Wednesday, October 3, 2012

Learning to Debate, and the Invincible Dilema



"I don't understand why. You said that if you get a cut on your head, it bleeds a lot, right?" Hannah asked.
"Yes," I replied, recalling bringing Caleb to the hospital when he cut his head, my own stitches as a child, other head wounds I've seen.
"Well, why don't we have scales or something to make our heads not bleed so much. Why did we develop this way?"
"I don't know. Humans are an imperfect design."
Hannah sighed. "If I designed people, heads would be better."
"If I designed people, we'd be invincible," Caleb informed us, supremely confident in his assessment of what would solve all of our head-bleeding problems.
"That wouldn't be fun," Hannah opined. "If we were invincible...where would the conflicts be? Conflicts make life interesting."
"Sometimes...." I began.
"I don't mean wars," she said, obviously sensing "mom lecture mode" coming on. "I mean like if you were invincible, you wouldn't be afraid of car accidents or plane crashes, or anything so you'd never have conflict."
"I can see that," I admitted.
Caleb sounded hurt when he said, "Well, I guess I won't say anything else, since you both agree. Invincibility is bad I guess."
"No," I disagreed. "I never said that. Now you tell me what is so great about being invincible."
"Oh." Caleb warmed to his subject quickly. "You could do anything, you wouldn't worry about dying."
Hannah interrupted. "Then we'd have overpopulation," she said primly.
"Hannah, let Caleb have his turn," I said sternly. "Go on, Cay."
"No, people would die," he informed us. "But only of old age.
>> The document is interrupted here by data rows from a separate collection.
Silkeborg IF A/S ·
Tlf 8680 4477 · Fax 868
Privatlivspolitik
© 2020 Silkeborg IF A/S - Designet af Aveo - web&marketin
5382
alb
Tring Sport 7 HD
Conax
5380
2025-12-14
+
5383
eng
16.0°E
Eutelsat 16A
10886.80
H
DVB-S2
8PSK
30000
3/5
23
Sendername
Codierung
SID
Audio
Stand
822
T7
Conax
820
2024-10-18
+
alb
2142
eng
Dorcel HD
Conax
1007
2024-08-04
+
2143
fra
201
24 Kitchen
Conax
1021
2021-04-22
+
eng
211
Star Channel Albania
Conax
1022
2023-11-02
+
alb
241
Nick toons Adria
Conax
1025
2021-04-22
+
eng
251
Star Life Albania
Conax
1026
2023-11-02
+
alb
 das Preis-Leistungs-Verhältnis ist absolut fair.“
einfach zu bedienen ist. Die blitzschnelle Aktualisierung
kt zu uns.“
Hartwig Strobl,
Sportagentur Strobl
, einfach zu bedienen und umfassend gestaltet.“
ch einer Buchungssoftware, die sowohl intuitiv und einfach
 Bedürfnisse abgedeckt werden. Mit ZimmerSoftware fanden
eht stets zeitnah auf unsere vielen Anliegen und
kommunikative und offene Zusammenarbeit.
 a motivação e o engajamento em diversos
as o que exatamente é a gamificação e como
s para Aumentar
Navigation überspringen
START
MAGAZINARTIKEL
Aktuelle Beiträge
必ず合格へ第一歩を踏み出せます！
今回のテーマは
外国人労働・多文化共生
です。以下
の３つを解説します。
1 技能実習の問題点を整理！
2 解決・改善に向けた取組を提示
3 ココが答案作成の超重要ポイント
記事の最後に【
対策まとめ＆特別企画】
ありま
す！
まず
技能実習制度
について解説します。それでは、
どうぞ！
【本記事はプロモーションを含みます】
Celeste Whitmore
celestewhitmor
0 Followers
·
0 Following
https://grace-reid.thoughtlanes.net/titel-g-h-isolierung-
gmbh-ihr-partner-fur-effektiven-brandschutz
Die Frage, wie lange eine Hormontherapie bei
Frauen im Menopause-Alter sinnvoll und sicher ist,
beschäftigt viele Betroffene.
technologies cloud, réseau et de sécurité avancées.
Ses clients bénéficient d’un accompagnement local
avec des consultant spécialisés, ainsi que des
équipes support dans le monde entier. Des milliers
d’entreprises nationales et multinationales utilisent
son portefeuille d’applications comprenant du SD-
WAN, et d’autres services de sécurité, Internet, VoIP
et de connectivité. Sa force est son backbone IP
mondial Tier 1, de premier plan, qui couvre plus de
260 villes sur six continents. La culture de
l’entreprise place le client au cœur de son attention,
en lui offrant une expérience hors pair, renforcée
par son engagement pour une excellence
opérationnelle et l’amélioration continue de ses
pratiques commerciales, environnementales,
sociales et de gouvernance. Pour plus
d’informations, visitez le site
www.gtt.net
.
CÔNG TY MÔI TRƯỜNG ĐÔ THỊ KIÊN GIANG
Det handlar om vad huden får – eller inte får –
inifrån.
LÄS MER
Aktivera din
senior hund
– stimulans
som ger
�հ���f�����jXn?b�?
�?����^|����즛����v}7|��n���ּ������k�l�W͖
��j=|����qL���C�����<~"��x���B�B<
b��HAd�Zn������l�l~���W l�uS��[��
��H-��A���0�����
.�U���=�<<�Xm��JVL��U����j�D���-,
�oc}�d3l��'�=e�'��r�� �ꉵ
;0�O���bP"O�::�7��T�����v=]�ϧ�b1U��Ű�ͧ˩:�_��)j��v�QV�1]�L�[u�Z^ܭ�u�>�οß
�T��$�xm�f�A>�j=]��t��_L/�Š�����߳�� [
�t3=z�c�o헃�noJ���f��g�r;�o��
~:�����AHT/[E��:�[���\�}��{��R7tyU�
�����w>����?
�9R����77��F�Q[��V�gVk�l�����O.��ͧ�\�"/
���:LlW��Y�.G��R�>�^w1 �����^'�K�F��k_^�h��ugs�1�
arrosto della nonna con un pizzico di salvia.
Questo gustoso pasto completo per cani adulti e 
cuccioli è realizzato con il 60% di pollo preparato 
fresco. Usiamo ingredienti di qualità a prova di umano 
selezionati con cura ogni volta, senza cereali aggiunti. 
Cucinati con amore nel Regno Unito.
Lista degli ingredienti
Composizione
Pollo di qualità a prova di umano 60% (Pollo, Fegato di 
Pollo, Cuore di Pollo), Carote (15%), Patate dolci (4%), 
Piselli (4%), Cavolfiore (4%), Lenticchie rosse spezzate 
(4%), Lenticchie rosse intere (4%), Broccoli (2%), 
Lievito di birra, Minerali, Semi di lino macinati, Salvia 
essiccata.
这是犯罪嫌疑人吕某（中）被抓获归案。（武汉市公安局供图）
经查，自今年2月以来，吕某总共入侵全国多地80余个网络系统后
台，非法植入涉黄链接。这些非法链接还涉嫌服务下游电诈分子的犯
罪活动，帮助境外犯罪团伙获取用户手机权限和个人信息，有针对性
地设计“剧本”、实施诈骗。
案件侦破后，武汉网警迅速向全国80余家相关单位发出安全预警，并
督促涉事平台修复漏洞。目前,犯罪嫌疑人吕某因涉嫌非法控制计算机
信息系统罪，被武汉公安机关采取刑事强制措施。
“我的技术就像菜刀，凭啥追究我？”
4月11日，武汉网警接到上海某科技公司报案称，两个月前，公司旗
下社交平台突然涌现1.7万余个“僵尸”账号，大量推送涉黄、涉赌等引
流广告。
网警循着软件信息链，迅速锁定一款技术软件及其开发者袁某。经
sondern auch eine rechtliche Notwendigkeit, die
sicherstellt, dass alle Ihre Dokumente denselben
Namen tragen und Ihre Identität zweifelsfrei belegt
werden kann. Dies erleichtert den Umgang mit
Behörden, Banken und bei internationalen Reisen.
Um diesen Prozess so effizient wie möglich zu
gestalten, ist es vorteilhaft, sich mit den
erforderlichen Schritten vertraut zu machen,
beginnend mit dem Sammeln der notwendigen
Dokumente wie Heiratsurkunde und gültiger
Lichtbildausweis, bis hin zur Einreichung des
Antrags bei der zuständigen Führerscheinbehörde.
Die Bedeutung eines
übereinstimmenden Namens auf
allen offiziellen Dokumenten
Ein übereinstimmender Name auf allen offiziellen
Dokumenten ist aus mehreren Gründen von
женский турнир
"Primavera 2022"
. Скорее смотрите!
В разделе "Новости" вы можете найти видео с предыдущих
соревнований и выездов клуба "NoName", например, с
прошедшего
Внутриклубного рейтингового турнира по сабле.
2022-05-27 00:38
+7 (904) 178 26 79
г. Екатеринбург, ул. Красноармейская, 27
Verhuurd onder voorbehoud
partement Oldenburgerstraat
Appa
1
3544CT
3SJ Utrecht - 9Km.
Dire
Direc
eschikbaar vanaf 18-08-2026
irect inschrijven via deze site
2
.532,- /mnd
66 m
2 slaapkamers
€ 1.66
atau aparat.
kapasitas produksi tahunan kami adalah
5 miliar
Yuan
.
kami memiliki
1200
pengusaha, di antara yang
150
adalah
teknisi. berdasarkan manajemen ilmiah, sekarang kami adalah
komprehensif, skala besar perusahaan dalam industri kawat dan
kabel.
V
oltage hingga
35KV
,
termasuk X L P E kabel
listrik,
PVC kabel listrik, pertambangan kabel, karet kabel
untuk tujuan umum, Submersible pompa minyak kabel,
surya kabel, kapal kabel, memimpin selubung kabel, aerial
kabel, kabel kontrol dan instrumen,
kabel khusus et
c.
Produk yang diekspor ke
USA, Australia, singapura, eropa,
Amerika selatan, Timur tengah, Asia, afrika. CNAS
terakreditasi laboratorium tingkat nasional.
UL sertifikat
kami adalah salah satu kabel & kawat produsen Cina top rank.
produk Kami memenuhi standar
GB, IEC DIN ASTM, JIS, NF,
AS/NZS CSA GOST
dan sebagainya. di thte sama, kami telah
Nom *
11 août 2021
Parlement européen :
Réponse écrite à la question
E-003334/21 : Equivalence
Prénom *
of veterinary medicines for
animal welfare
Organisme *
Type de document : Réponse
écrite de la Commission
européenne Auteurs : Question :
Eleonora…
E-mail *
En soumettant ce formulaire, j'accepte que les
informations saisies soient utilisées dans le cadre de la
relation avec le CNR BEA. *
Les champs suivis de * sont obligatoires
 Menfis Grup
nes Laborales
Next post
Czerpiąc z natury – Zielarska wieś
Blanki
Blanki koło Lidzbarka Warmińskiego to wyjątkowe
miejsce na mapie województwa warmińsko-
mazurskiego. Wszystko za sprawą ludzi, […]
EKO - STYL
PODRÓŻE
Not from being sick, or accidents. We could climb mountains and not worry about falling off. We could survive crashes and we could do things that we don't do because we're afraid."
"Well, if I knew I wouldn't die from a fall, I might actually take up mountain climbing."
The kids laughed. They know I fear heights like nothing else.
"But if there's no danger, there's no conflict," Hannah said after a minute. "That wouldn't be interesting. You couldn't tell stories. Everyone would be the same. There wouldn't be any heroes."
"But people wouldn't die too young," Caleb countered. "You wouldn't need heroes. Everyone would be doing interesting things."
"Then no one would want to hear about it," Hannah stated. "Like a two year old could climb Mount Everest. It's just not interesting anymore."
Caleb laughed. "Or a grandma could jump out of planes."
"Not interesting."
"But safe. People could live longer."

I could see the points both were making.

I wonder if the presidential debates will be this interesting...or this civil.